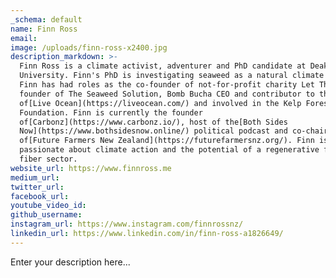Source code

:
 ```yaml
---
_schema: default
name: Finn Ross
email:
image: /uploads/finn-ross-x2400.jpg
description_markdown: >-
  Finn Ross is a climate activist, adventurer and PhD candidate at Deakin
  University. Finn's PhD is investigating seaweed as a natural climate solution.
  Finn has had roles as the co-founder of not-for-profit charity Let Them Fish,
  founder of The Seaweed Solution, Bomb Bucha CEO and contributor to the genesis
  of[Live Ocean](https://liveocean.com/) and involved in the Kelp Forest
  Foundation. Finn is currently the founder
  of[Carbonz](https://www.carbonz.io/), host of the[Both Sides
  Now](https://www.bothsidesnow.online/) political podcast and co-chair
  of[Future Farmers New Zealand](https://futurefarmersnz.org/). Finn is deeply
  passionate about climate action and the potential of a regenerative food and
  fiber sector.
website_url: https://www.finnross.me
medium_url:
twitter_url:
facebook_url:
youtube_video_id:
github_username:
instagram_url: https://www.instagram.com/finnrossnz/
linkedin_url: https://www.linkedin.com/in/finn-ross-a1826649/
---
```

Enter your description here...
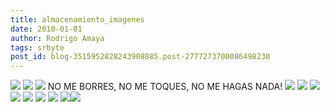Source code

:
 ```yaml
---
title: almacenamiento_imagenes
date: 2010-01-01
author: Rodrigo Amaya
tags: srbyte
post_id: blog-3515952828243908885.post-2777273700086498230
---
```


[![](http://3.bp.blogspot.com/_ayvorITawE4/SlnyEZx6pFI/AAAAAAAACHQ/U9RhlmfpG0Y/s200/twitter-icon.png)](http://3.bp.blogspot.com/_ayvorITawE4/SlnyEZx6pFI/AAAAAAAACHQ/U9RhlmfpG0Y/s1600-h/twitter-icon.png) [![](http://bp2.blogger.com/_ayvorITawE4/R7xVQ7TZHfI/AAAAAAAAAj4/BE4O0cQCM44/s400/Feed-icon.png)](http://bp2.blogger.com/_ayvorITawE4/R7xVQ7TZHfI/AAAAAAAAAj4/BE4O0cQCM44/s1600-h/Feed-icon.png) [![](http://bp2.blogger.com/_ayvorITawE4/RvPzHFmN2JI/AAAAAAAAAeM/HcOfRkQiKL0/s400/byte.jpg)](http://bp2.blogger.com/_ayvorITawE4/RvPzHFmN2JI/AAAAAAAAAeM/HcOfRkQiKL0/s1600-h/byte.jpg) NO ME BORRES, NO ME TOQUES, NO ME HAGAS NADA! [![](http://bp0.blogger.com/_ayvorITawE4/RgFRGMDxhQI/AAAAAAAAAMI/fK03sOI9dkc/s400/firefox.png)](http://bp0.blogger.com/_ayvorITawE4/RgFRGMDxhQI/AAAAAAAAAMI/fK03sOI9dkc/s1600-h/firefox.png) [![](http://bp3.blogger.com/_ayvorITawE4/RgFRC8DxhPI/AAAAAAAAAMA/-c22g-rcvHk/s400/button_rss.gif)](http://bp3.blogger.com/_ayvorITawE4/RgFRC8DxhPI/AAAAAAAAAMA/-c22g-rcvHk/s1600-h/button_rss.gif) [![](http://bp0.blogger.com/_ayvorITawE4/ReHKwea0W9I/AAAAAAAAAJY/Amtu0fUnoKQ/s400/firefox_80x15.png)](http://bp0.blogger.com/_ayvorITawE4/ReHKwea0W9I/AAAAAAAAAJY/Amtu0fUnoKQ/s1600-h/firefox_80x15.png) [![](http://bp1.blogger.com/_ayvorITawE4/RdfCJKSA-EI/AAAAAAAAAIc/BAwHQ3a0K34/s400/debian.gif)](http://bp1.blogger.com/_ayvorITawE4/RdfCJKSA-EI/AAAAAAAAAIc/BAwHQ3a0K34/s1600-h/debian.gif) [![](http://bp0.blogger.com/_ayvorITawE4/RdCAOqSA93I/AAAAAAAAAGA/Ap6XWivxtXg/s400/hgo.png)](http://bp0.blogger.com/_ayvorITawE4/RdCAOqSA93I/AAAAAAAAAGA/Ap6XWivxtXg/s1600-h/hgo.png) [![](http://bp2.blogger.com/_ayvorITawE4/Rc9_2aSA92I/AAAAAAAAAFw/cHe7Bi44LX0/s400/SrByteRodrigoLetras88x31.PNG)](http://bp2.blogger.com/_ayvorITawE4/Rc9_2aSA92I/AAAAAAAAAFw/cHe7Bi44LX0/s1600-h/SrByteRodrigoLetras88x31.PNG) [![](http://bp1.blogger.com/_ayvorITawE4/Rc9_yKSA91I/AAAAAAAAAFo/YQjbKTyu1_0/s400/SrByteRodrigo88x31.PNG)](http://bp1.blogger.com/_ayvorITawE4/Rc9_yKSA91I/AAAAAAAAAFo/YQjbKTyu1_0/s1600-h/SrByteRodrigo88x31.PNG) [![](http://bp3.blogger.com/_ayvorITawE4/RbTLXjD_h3I/AAAAAAAAABI/EQHR_jxOA1c/s400/Angel.jpg)](http://bp3.blogger.com/_ayvorITawE4/RbTLXjD_h3I/AAAAAAAAABI/EQHR_jxOA1c/s1600-h/Angel.jpg)[![](http://bp0.blogger.com/_ayvorITawE4/RbVh1jD_h4I/AAAAAAAAABU/cnVYEnUNBYk/s400/alexis-qddg.jpg)](http://bp0.blogger.com/_ayvorITawE4/RbVh1jD_h4I/AAAAAAAAABU/cnVYEnUNBYk/s1600-h/alexis-qddg.jpg)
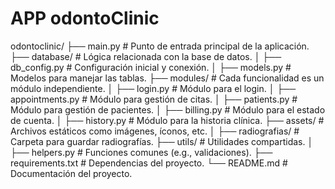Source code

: # APP odontoClinic

odontoclinic/
├── main.py               # Punto de entrada principal de la aplicación.
├── database/             # Lógica relacionada con la base de datos.
│   ├── db_config.py      # Configuración inicial y conexión.
│   ├── models.py         # Modelos para manejar las tablas.
├── modules/              # Cada funcionalidad es un módulo independiente.
│   ├── login.py          # Módulo para el login.
│   ├── appointments.py   # Módulo para gestión de citas.
│   ├── patients.py       # Módulo para gestión de pacientes.
│   ├── billing.py        # Módulo para el estado de cuenta.
│   ├── history.py        # Módulo para la historia clínica.
├── assets/               # Archivos estáticos como imágenes, íconos, etc.
│   ├── radiografias/     # Carpeta para guardar radiografías.
├── utils/                # Utilidades compartidas.
│   ├── helpers.py        # Funciones comunes (e.g., validaciones).
├── requirements.txt      # Dependencias del proyecto.
└── README.md             # Documentación del proyecto.
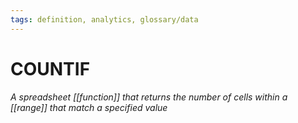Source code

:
 ```yaml
---
tags: definition, analytics, glossary/data
---
```

#  COUNTIF
*A spreadsheet [[function]] that returns the number of cells within a [[range]] that match a specified value*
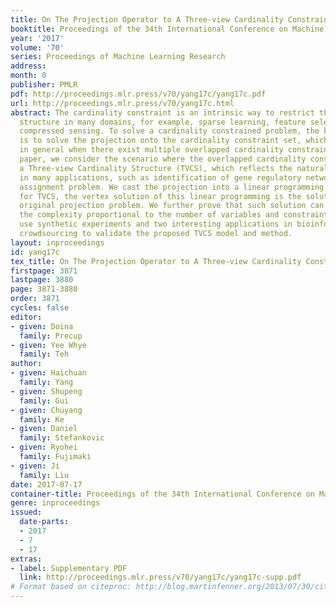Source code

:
 ```yaml
---
title: On The Projection Operator to A Three-view Cardinality Constrained Set
booktitle: Proceedings of the 34th International Conference on Machine Learning
year: '2017'
volume: '70'
series: Proceedings of Machine Learning Research
address: 
month: 0
publisher: PMLR
pdf: http://proceedings.mlr.press/v70/yang17c/yang17c.pdf
url: http://proceedings.mlr.press/v70/yang17c.html
abstract: The cardinality constraint is an intrinsic way to restrict the solution
  structure in many domains, for example, sparse learning, feature selection, and
  compressed sensing. To solve a cardinality constrained problem, the key challenge
  is to solve the projection onto the cardinality constraint set, which is NP-hard
  in general when there exist multiple overlapped cardinality constraints. In this
  paper, we consider the scenario where the overlapped cardinality constraints satisfy
  a Three-view Cardinality Structure (TVCS), which reflects the natural restriction
  in many applications, such as identification of gene regulatory networks and task-worker
  assignment problem. We cast the projection into a linear programming, and show that
  for TVCS, the vertex solution of this linear programming is the solution for the
  original projection problem. We further prove that such solution can be found with
  the complexity proportional to the number of variables and constraints. We finally
  use synthetic experiments and two interesting applications in bioinformatics and
  crowdsourcing to validate the proposed TVCS model and method.
layout: inproceedings
id: yang17c
tex_title: On The Projection Operator to A Three-view Cardinality Constrained Set
firstpage: 3871
lastpage: 3880
page: 3871-3880
order: 3871
cycles: false
editor:
- given: Doina
  family: Precup
- given: Yee Whye
  family: Teh
author:
- given: Haichuan
  family: Yang
- given: Shupeng
  family: Gui
- given: Chuyang
  family: Ke
- given: Daniel
  family: Stefankovic
- given: Ryohei
  family: Fujimaki
- given: Ji
  family: Liu
date: 2017-07-17
container-title: Proceedings of the 34th International Conference on Machine Learning
genre: inproceedings
issued:
  date-parts:
  - 2017
  - 7
  - 17
extras:
- label: Supplementary PDF
  link: http://proceedings.mlr.press/v70/yang17c/yang17c-supp.pdf
# Format based on citeproc: http://blog.martinfenner.org/2013/07/30/citeproc-yaml-for-bibliographies/
---
```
━━━━━━━━━━━━━━━━━━━━
**Work required:** Where a line in the data contains the string "inproceedings", add it to your count, and give only the final number.

**Exercise solution:** 2